Kierkegaard: a reaction toward the individual, the particular, the irreducibly personal — AI that is not collective synthesis but something more like a genuine interlocutor for the singular human being. Which is interestingly where a lot of the most compelling applied AI work is actually going.
Heidegger: a return to foundations. What does it actually mean to understand? What is the relationship between the symbol and the thing? What have we been assuming, and should we stop assuming it?
Postmodernism: the collapse of the grand scaling narrative. The recognition that the assumptions underlying the current paradigm are historically contingent, not eternal truths. The transformer isn’t the end of history. It’s a moment in a longer story.
I’ll confess I find the Heideggerian reading most interesting, and not only because of my prior convictions about what LLMs are and aren’t doing. The question of what genuine understanding requires — whether it requires embodiment, stakes, something at risk — feels like the right question to be asking. The current systems are extraordinary. I don’t think they understand anything, in the sense that matters.
Why Bother With the Analogy?
Fair question. Philosophy of mind analogies to ML are a genre with a high noise-to-signal ratio. Why add to it?
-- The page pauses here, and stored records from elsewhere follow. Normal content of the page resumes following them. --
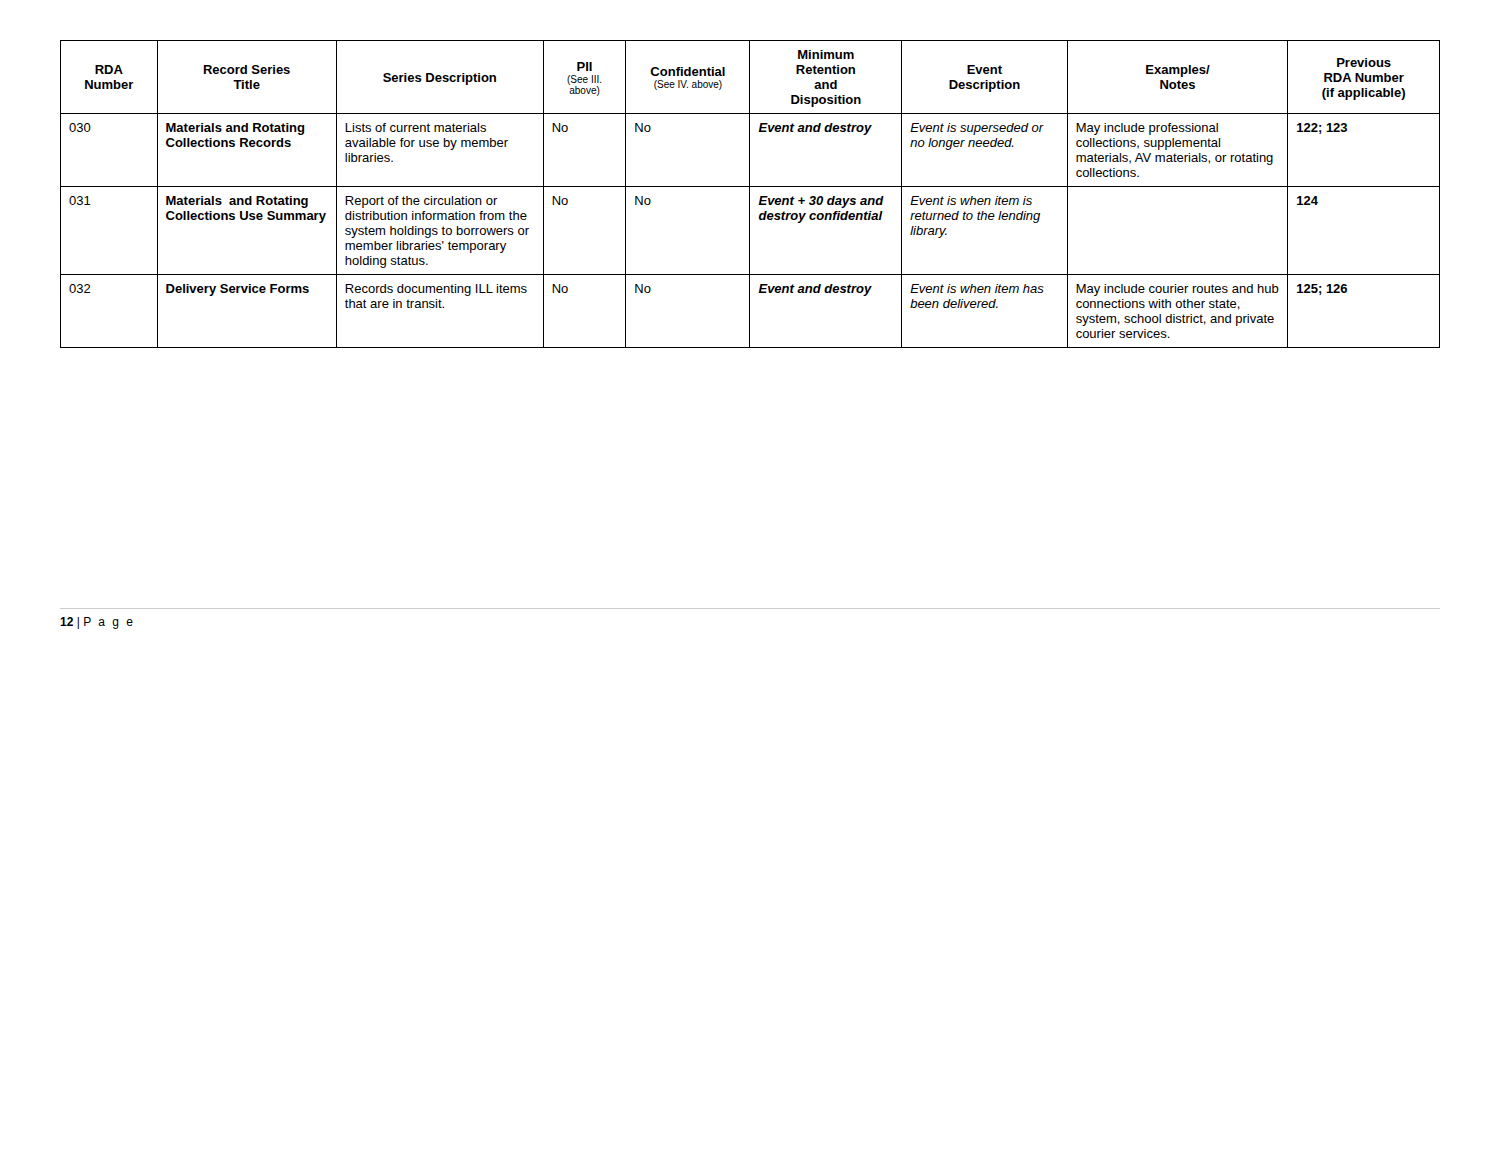| RDA Number | Record Series Title | Series Description | PII (See III. above) | Confidential (See IV. above) | Minimum Retention and Disposition | Event Description | Examples/ Notes | Previous RDA Number (if applicable) |
| --- | --- | --- | --- | --- | --- | --- | --- | --- |
| 030 | Materials and Rotating Collections Records | Lists of current materials available for use by member libraries. | No | No | Event and destroy | Event is superseded or no longer needed. | May include professional collections, supplemental materials, AV materials, or rotating collections. | 122; 123 |
| 031 | Materials and Rotating Collections Use Summary | Report of the circulation or distribution information from the system holdings to borrowers or member libraries' temporary holding status. | No | No | Event + 30 days and destroy confidential | Event is when item is returned to the lending library. | | 124 |
| 032 | Delivery Service Forms | Records documenting ILL items that are in transit. | No | No | Event and destroy | Event is when item has been delivered. | May include courier routes and hub connections with other state, system, school district, and private courier services. | 125; 126 |
12 | P a g e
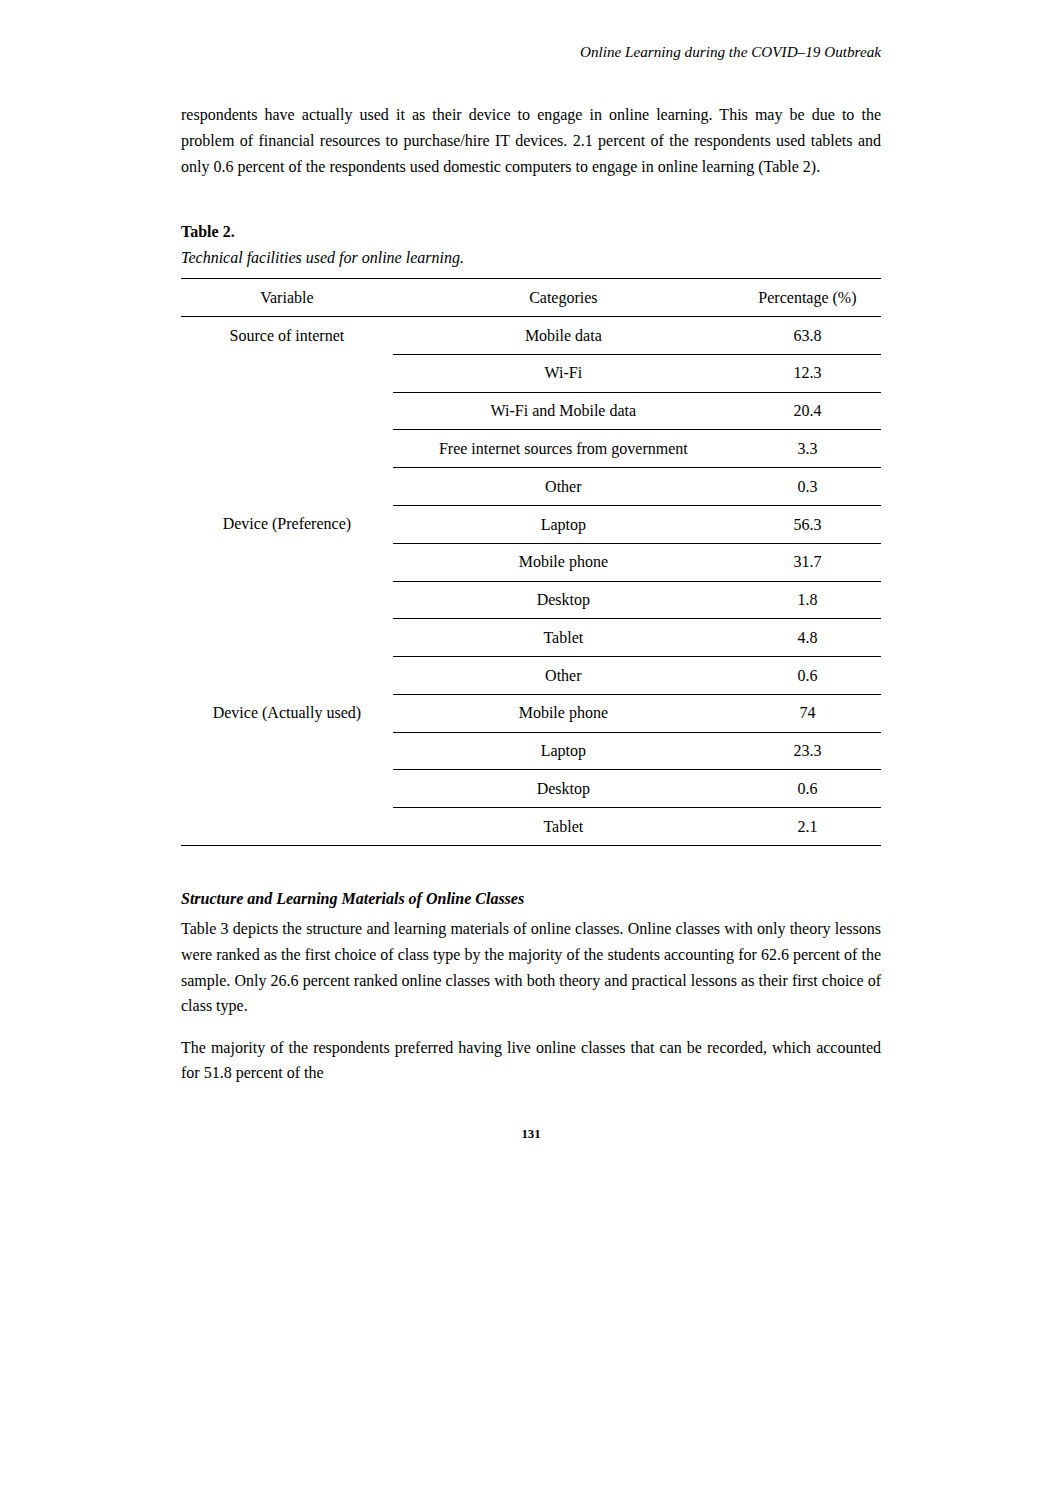Online Learning during the COVID–19 Outbreak
respondents have actually used it as their device to engage in online learning. This may be due to the problem of financial resources to purchase/hire IT devices. 2.1 percent of the respondents used tablets and only 0.6 percent of the respondents used domestic computers to engage in online learning (Table 2).
Table 2.
Technical facilities used for online learning.
| Variable | Categories | Percentage (%) |
| --- | --- | --- |
| Source of internet | Mobile data | 63.8 |
| Wi-Fi | 12.3 |
| Wi-Fi and Mobile data | 20.4 |
| Free internet sources from government | 3.3 |
| Other | 0.3 |
| Device (Preference) | Laptop | 56.3 |
| Mobile phone | 31.7 |
| Desktop | 1.8 |
| Tablet | 4.8 |
| Other | 0.6 |
| Device (Actually used) | Mobile phone | 74 |
| Laptop | 23.3 |
| Desktop | 0.6 |
| Tablet | 2.1 |
Structure and Learning Materials of Online Classes
Table 3 depicts the structure and learning materials of online classes. Online classes with only theory lessons were ranked as the first choice of class type by the majority of the students accounting for 62.6 percent of the sample. Only 26.6 percent ranked online classes with both theory and practical lessons as their first choice of class type.
The majority of the respondents preferred having live online classes that can be recorded, which accounted for 51.8 percent of the
131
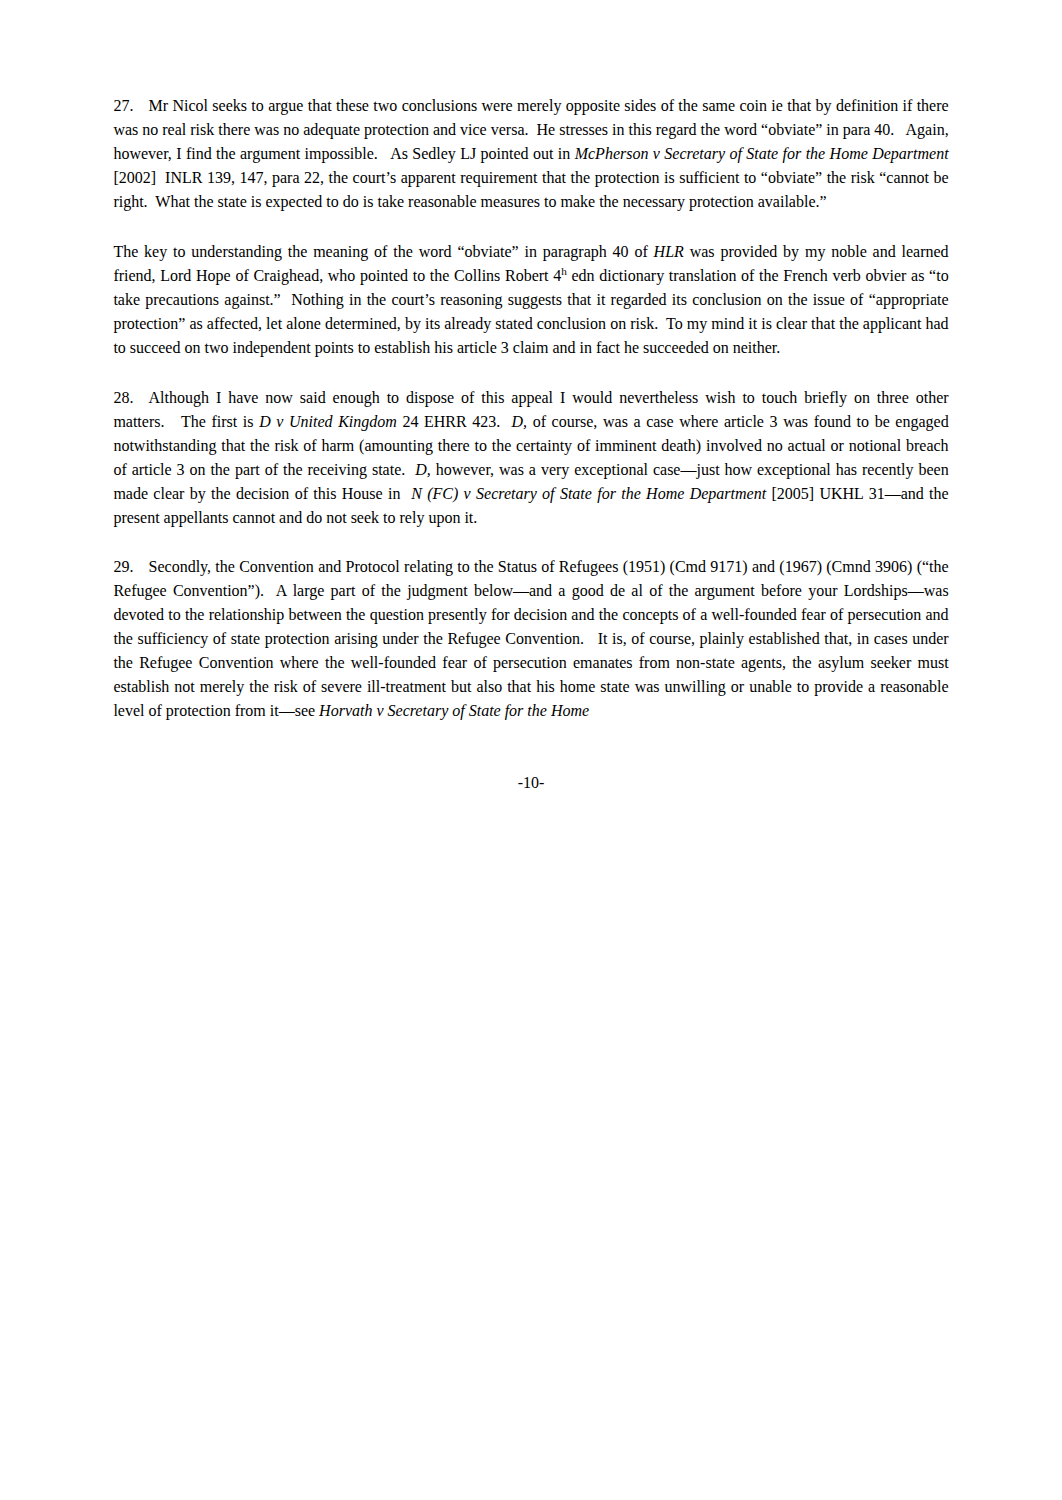27. Mr Nicol seeks to argue that these two conclusions were merely opposite sides of the same coin ie that by definition if there was no real risk there was no adequate protection and vice versa. He stresses in this regard the word “obviate” in para 40. Again, however, I find the argument impossible. As Sedley LJ pointed out in McPherson v Secretary of State for the Home Department [2002] INLR 139, 147, para 22, the court’s apparent requirement that the protection is sufficient to “obviate” the risk “cannot be right. What the state is expected to do is take reasonable measures to make the necessary protection available.”
The key to understanding the meaning of the word “obviate” in paragraph 40 of HLR was provided by my noble and learned friend, Lord Hope of Craighead, who pointed to the Collins Robert 4h edn dictionary translation of the French verb obvier as “to take precautions against.” Nothing in the court’s reasoning suggests that it regarded its conclusion on the issue of “appropriate protection” as affected, let alone determined, by its already stated conclusion on risk. To my mind it is clear that the applicant had to succeed on two independent points to establish his article 3 claim and in fact he succeeded on neither.
28. Although I have now said enough to dispose of this appeal I would nevertheless wish to touch briefly on three other matters. The first is D v United Kingdom 24 EHRR 423. D, of course, was a case where article 3 was found to be engaged notwithstanding that the risk of harm (amounting there to the certainty of imminent death) involved no actual or notional breach of article 3 on the part of the receiving state. D, however, was a very exceptional case—just how exceptional has recently been made clear by the decision of this House in N (FC) v Secretary of State for the Home Department [2005] UKHL 31—and the present appellants cannot and do not seek to rely upon it.
29. Secondly, the Convention and Protocol relating to the Status of Refugees (1951) (Cmd 9171) and (1967) (Cmnd 3906) (“the Refugee Convention”). A large part of the judgment below—and a good de al of the argument before your Lordships—was devoted to the relationship between the question presently for decision and the concepts of a well-founded fear of persecution and the sufficiency of state protection arising under the Refugee Convention. It is, of course, plainly established that, in cases under the Refugee Convention where the well-founded fear of persecution emanates from non-state agents, the asylum seeker must establish not merely the risk of severe ill-treatment but also that his home state was unwilling or unable to provide a reasonable level of protection from it—see Horvath v Secretary of State for the Home
-10-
Here’s my answer: the history of ideas is a map of the territory we’re actually traversing. We have been here before — not in the sense that AI has existed before, but in the sense that humanity has previously built systems of thought that seemed to explain everything, hit their limits, and gave way to something that could only be understood in retrospect. The scholastics were not stupid. The hermeneuticists were not wrong. Hume was one of the sharpest minds in the history of philosophy. Each paradigm captured something real and missed something real, and the shape of what it missed turned out to matter enormously.
If the current paradigm is Hegelian — and I think it is, in important ways — then the shape of what it might miss is something we can think about now, rather than waiting for the paradigm to exhaust itself and then reconstructing the lesson in hindsight.
What comes after Hegel is not a prediction. It’s a set of questions worth taking seriously before we need the answers.
The ∞ at the Bottom of the Page
I ended the notebook entry with an infinity symbol. I don’t remember exactly what I meant by it. Probably something about the self-referential quality of the whole thing — models trained on human thought, humans thinking about models, the loop. Or maybe just that it was late and I was being dramatic.
Either way, the questions feel open. I’d suggest starting with Kant and Hegel — not as historical curiosities but as live frameworks. The decomposition between a priori structure and a posteriori experience is still the right decomposition for thinking about what LLMs lack. The dialectical unfolding of knowledge and systems and world is still the right frame for thinking about what’s happening at scale.
Good questions. Could be generative for some scientific gedanken.

∞
This post is part of an ongoing series on ML, philosophy of mind, and what it means to build systems that think. Or don’t.